Margie Livingston’s desire to liberate painting from illusion and free herself from the limitations of traditional painting pushed her to articulate and embrace entirely new approaches to making work. For the past four years, she has been dismantling the line between painting and performance. In a hybrid form of Action Painting, performance, and Land Art, she drags constructed paintings across terrain, inscribing the canvases with the ground to what she calls Extreme Landscape Painting or “non-painting painting.” She also employs strategies and methods associated with the construction and carpentry trade as she builds three-dimensional "paint objects" that are made entirely out of acrylic paint, allowing her to directly translate the phenomena of space, light, color and gravity upon these hybrid structures. Solid blocks and logs of paint and sheets of paint reconstituted into “wood” products, such as waferboard and paneling, investigate the properties of paint pushed into three-dimensions.
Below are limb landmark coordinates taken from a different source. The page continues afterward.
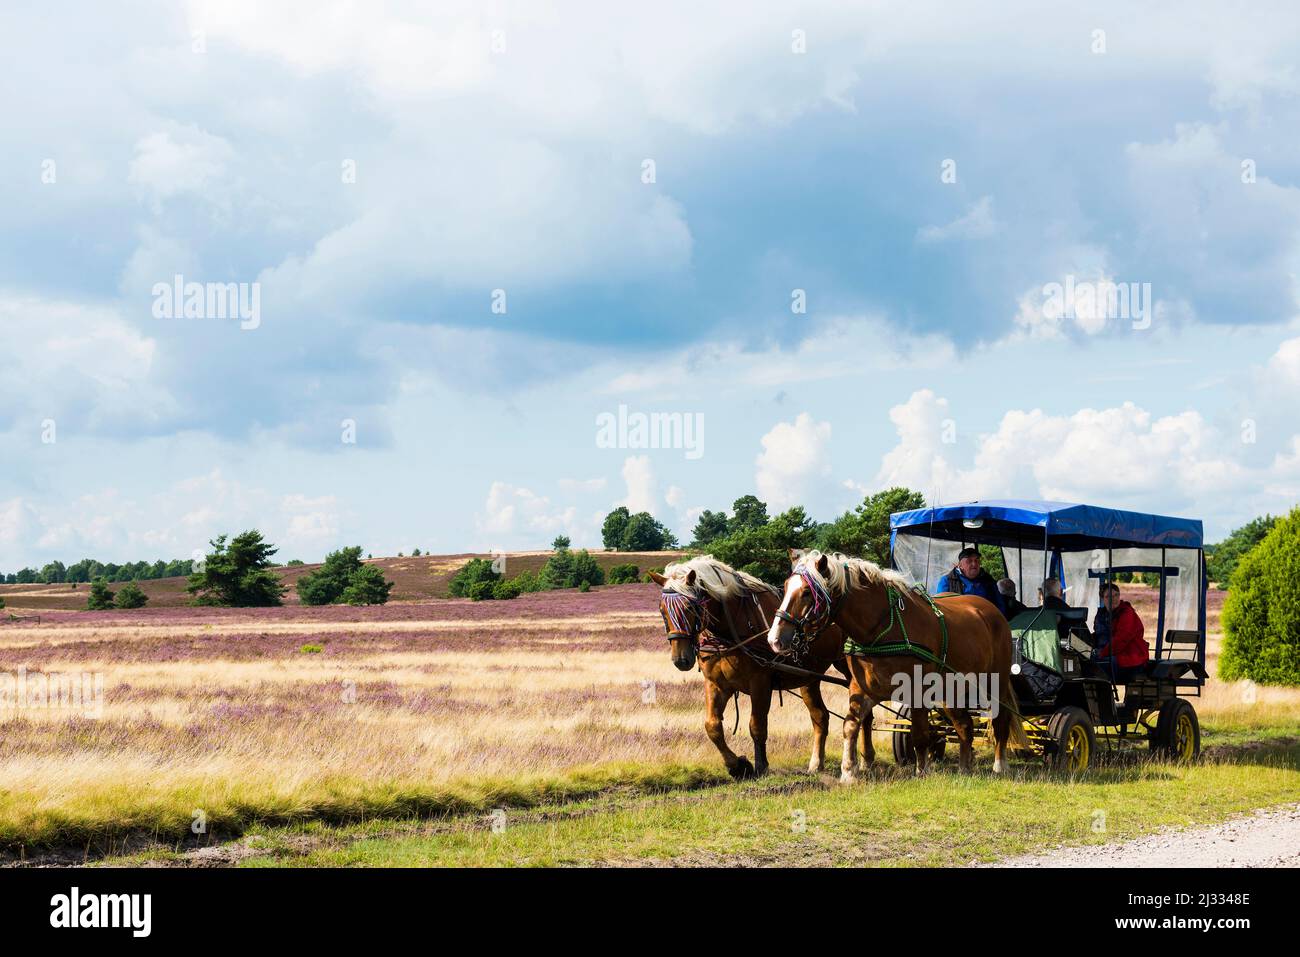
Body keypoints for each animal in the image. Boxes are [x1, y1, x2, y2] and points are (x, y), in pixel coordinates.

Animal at [650, 556, 873, 780]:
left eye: (690, 607)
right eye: (662, 609)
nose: (680, 659)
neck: (731, 629)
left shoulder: (759, 682)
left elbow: (756, 725)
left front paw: (760, 765)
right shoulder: (716, 684)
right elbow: (712, 726)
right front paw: (737, 765)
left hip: (854, 671)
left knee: (865, 713)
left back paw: (866, 760)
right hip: (810, 677)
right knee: (820, 717)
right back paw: (817, 764)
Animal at [764, 548, 1029, 780]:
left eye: (807, 592)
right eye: (785, 588)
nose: (775, 639)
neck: (881, 629)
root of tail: (990, 611)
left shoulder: (918, 691)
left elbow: (920, 733)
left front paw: (922, 770)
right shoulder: (863, 688)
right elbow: (851, 724)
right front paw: (849, 771)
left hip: (996, 682)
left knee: (1000, 721)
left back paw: (999, 765)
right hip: (952, 690)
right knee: (964, 725)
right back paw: (965, 767)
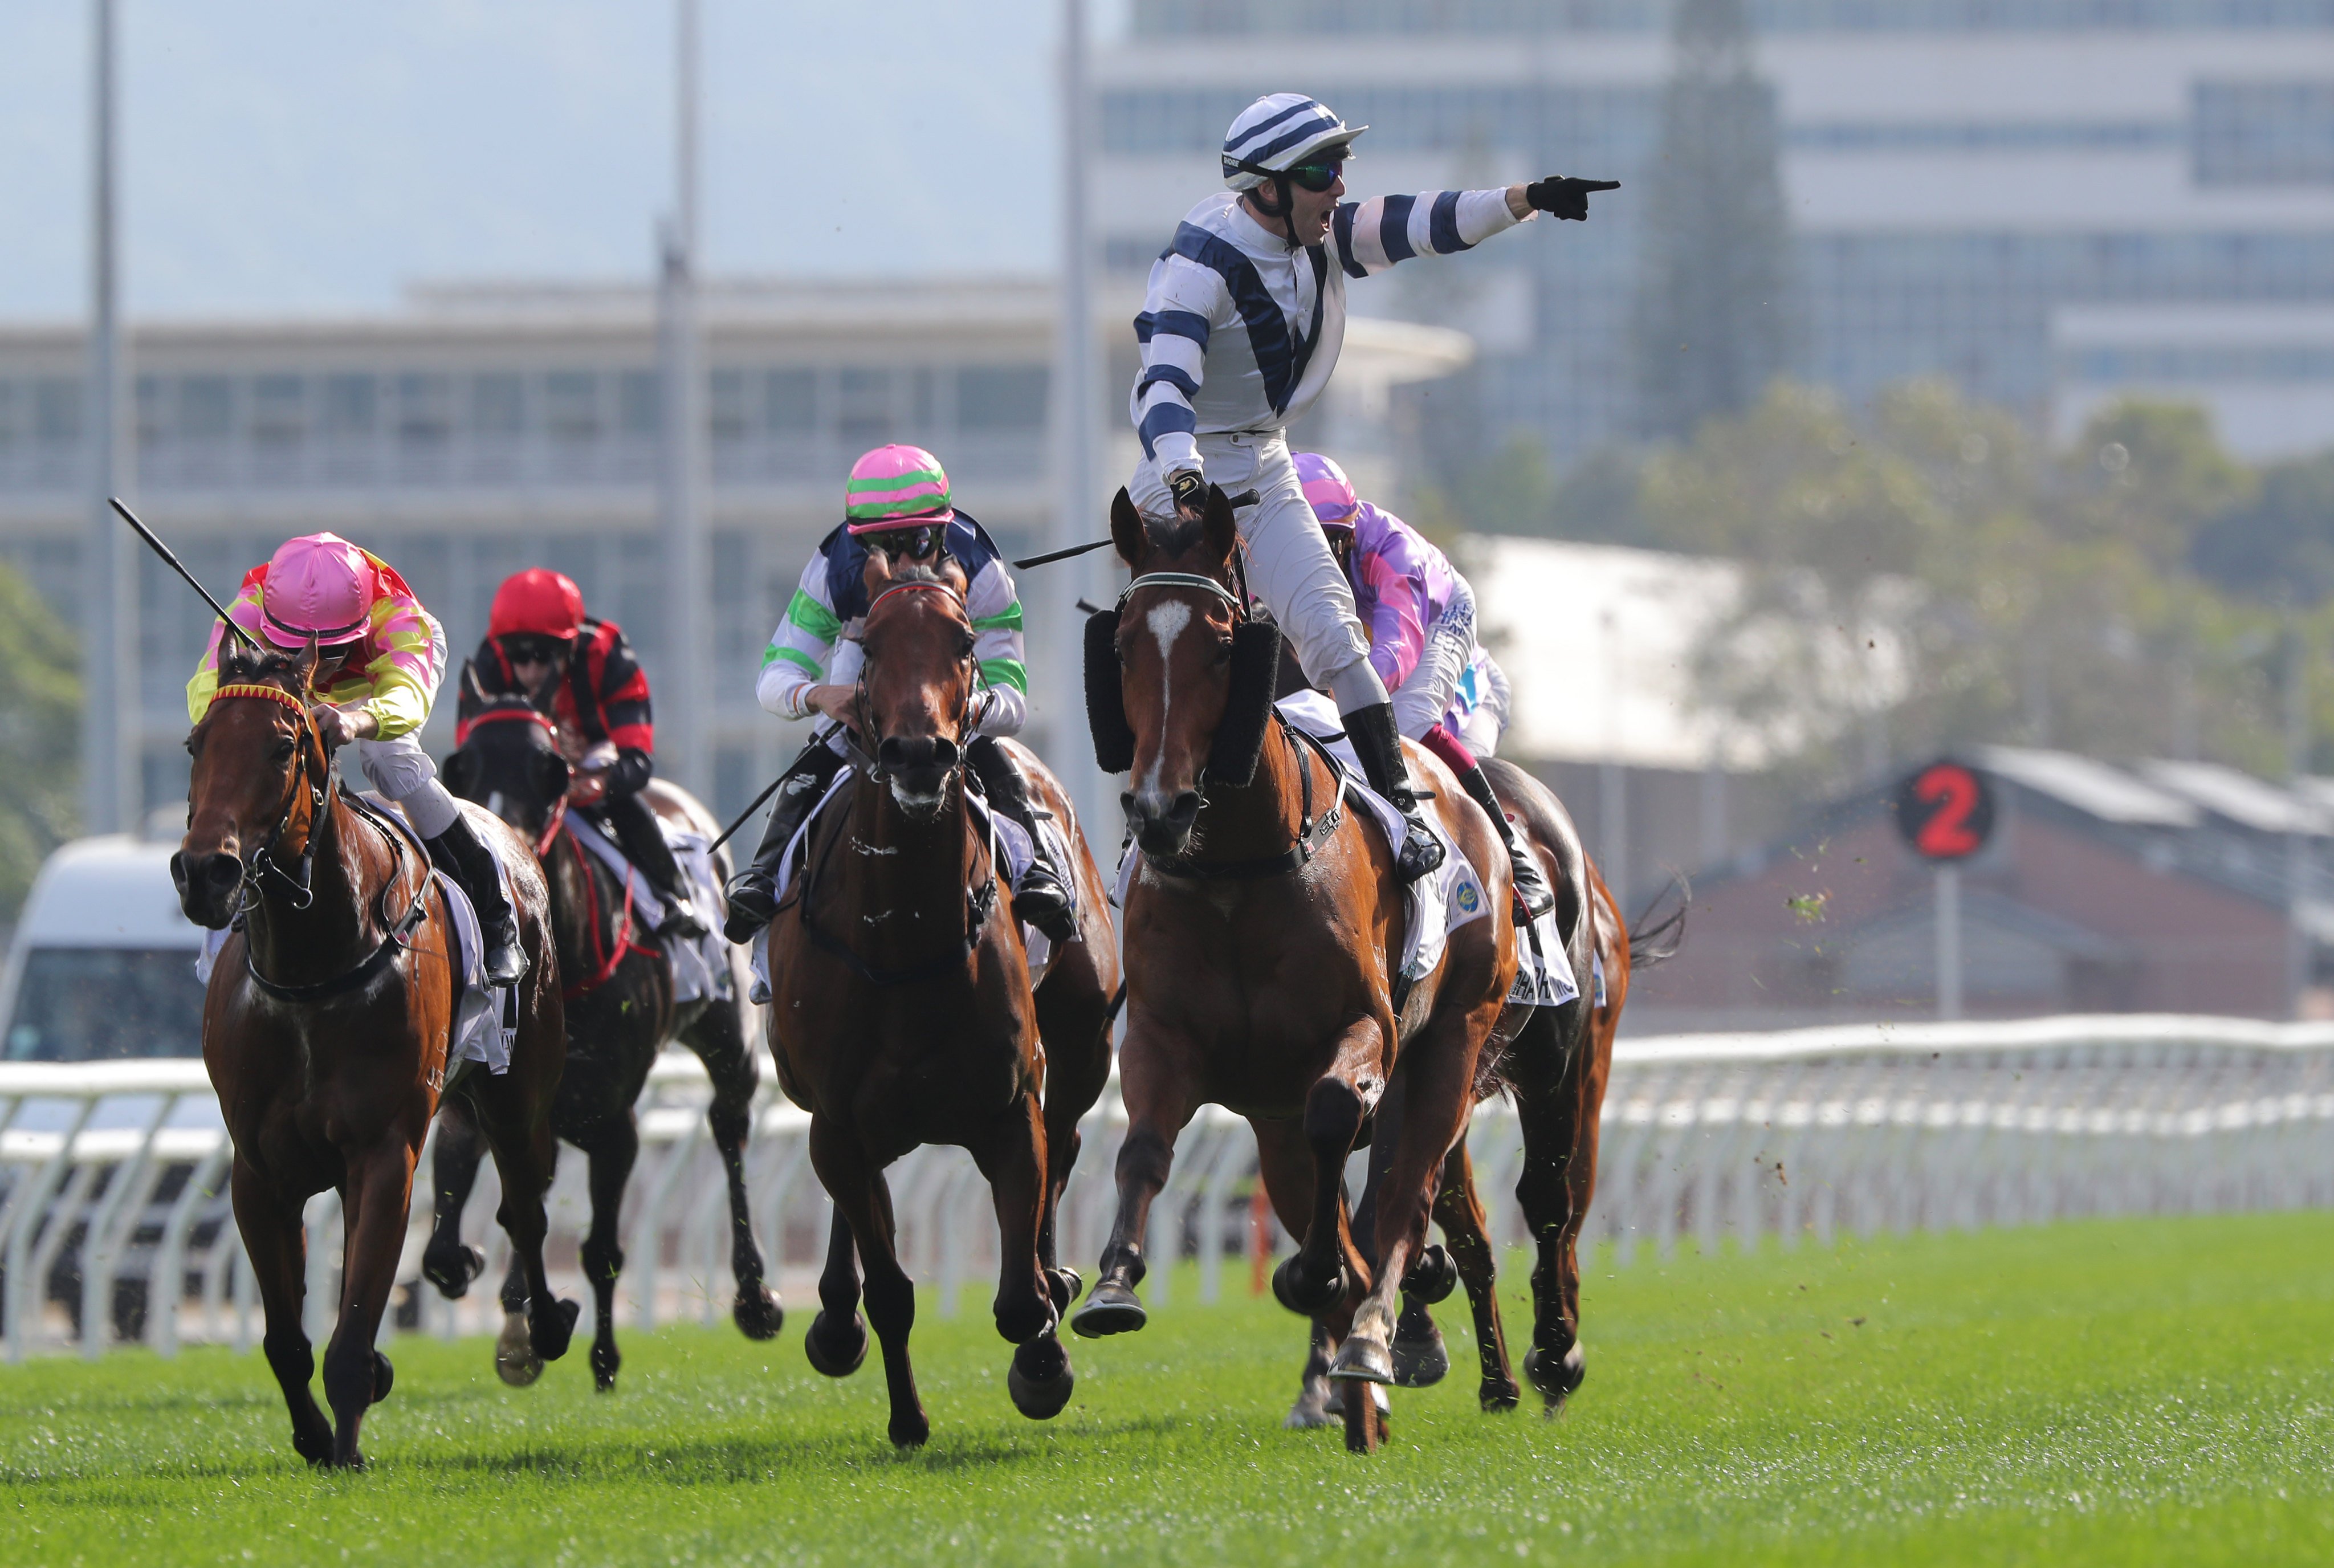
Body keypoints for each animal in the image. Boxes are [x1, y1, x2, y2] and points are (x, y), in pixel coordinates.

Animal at [174, 639, 574, 1475]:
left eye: (283, 746)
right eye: (197, 745)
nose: (205, 872)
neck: (310, 970)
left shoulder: (386, 1150)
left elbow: (354, 1331)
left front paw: (349, 1443)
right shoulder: (259, 1169)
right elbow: (286, 1338)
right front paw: (314, 1435)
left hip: (519, 1092)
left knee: (525, 1205)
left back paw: (545, 1326)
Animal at [1069, 483, 1521, 1456]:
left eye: (1220, 643)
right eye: (1121, 645)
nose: (1159, 810)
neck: (1237, 869)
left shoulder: (1363, 1029)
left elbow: (1338, 1126)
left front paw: (1330, 1283)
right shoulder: (1164, 1036)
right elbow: (1143, 1144)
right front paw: (1114, 1281)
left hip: (1453, 1042)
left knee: (1406, 1196)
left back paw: (1376, 1340)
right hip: (1274, 1110)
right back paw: (1357, 1384)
Inevitably layered with personal history, Livingston’s work also has art-historical connections. In the case of the paint objects—simulacra of building products that experiment with paint’s materiality, render the conventions of minimalism in three-dimensionalpainted form, push paint into the domain of sculpture, nod to the ready-made, and use nonmimetic color to highlight their own artificiality—the obvious links are not just with Frank Stella’s paintings but also with the work of Jackson Pollock, Donald Judd, Carl Andre, and Lynda Benglis.
However, Livingston’s "paintings" also subvert, challenge, and recontextualize this history. The gesture of individual expression, the “heroic”, and even the autobiographical and craft bias of much historical feminist artwork is sliced by the earth or machinery or obliterated by layers of accident, collaboration, and carpentry skills that draw attention away from the hand of the artist and towards the process itself. But these objects’ indebtedness to earlier artists is only one of their collective dimensions. Another is their evocation, however oblique, of the natural world’s ravaged state.
Margie Livingston received her M.F.A. in painting from the University of Washington and was awarded a Fulbright Scholarship in 2001, a period she spent living and working in Berlin. Other awards include a 2019 Vermont Studio Fellowship and MONA FOMA Artist-in-Residence, Launceston, Tasmania; 2014 Artist-in-Residence, Oregon College of Art and Craft, Portland; 2011 Artist-in-Residence at Los Angeles Contemporary Exhibitions (LACE); the 2010 Neddy Fellowship from the Benkhe Foundation and the 2010 Arts Innovator Award from Artist Trust (funded by the Chihuly Foundation); a 2008 Artist-in-Residence at the Shenzhen Fine Art Institute, and the 2006 Betty Bowen Memorial Award. She has been featured in solo and group exhibitions at Los Angeles Contemporary Exhibitions, Henry Art Gallery, Seattle Art Museum, Tacoma Art Museum, Shenzhen Fine Art Institute, Amerika Haus-Berlin, and Sawtooth ARI, Lanceston, Tasmania, among others. Margie Livingston's work is included in the permanent collections of the Seattle Art Museum, Portland Art Museum, Henry Art Gallery, Universiy of WA, Shenzhen Fine Art Institute, Tacoma Art Museum, Microsoft Art Collection, Eugenio Lopez Collection, Joel and Zoe Dictrow Collection, New York, and numerous other private and public collections.